Internet HDTV: The Internet is about to deliver beautiful high-definition TV to your PC. Matrixstream of Vancouver, British Columbia, has introduced technology for streaming real-time, interactive HDTV signals to home computers over the public Internet.

Today’s PCs are more than capable of decoding and displaying both standard-definition TV (with a resolution of 480 pixels vertically and from 640 to 720 pixels horizontally) and high-definition TV (720 to 1,080 pixels vertically and 1,280 to 1,920 pixels horizontally). Indeed, media organizations have been using digital video processors and the Internet’s underlying communications standard to send TV signals over private networks for years — a practice called Internet Protocol TV, or IPTV.

Still, it may be hard to imagine the Web offering high-definition video, which has as many as 1,080 lines of vertical resolution, when sites like CNN.com and YouTube still deliver TV pictures at a measly 320 by 240 pixels of resolution. Delivering HDTV signals has always been the province of cable and satellite TV companies and over-the-air broadcasters, all of which own or license private, dedicated, high-bandwidth channels to get their shows into consumers’ living rooms.

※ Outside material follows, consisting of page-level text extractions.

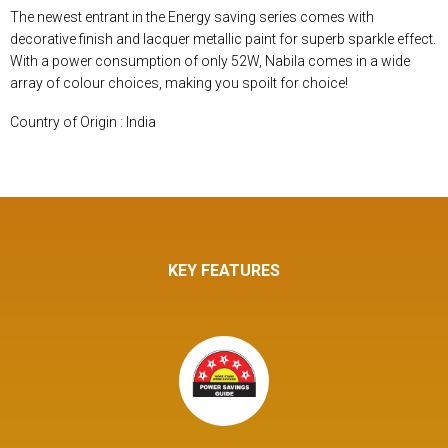
The newest entrant in the Energy saving series comes with
decorative finish and lacquer metallic paint for superb sparkle effect.
With a power consumption of only 52W, Nabila comes in a wide
array of colour choices, making you spoilt for choice!
Country of Origin : India
KEY FEATURES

The challenge is how to get high-definition TV signals into a computer, short of hooking it directly to a subscription cable line. One solution is to translate a TV signal into standard Internet Protocol packets — IPTV — and send it to homes via broadband Internet connections, which are increasingly common. As of March 2006, 42 percent of U.S. homes had broadband Internet connections via DSL or cable modems, according to the Pew Internet and American Life Project.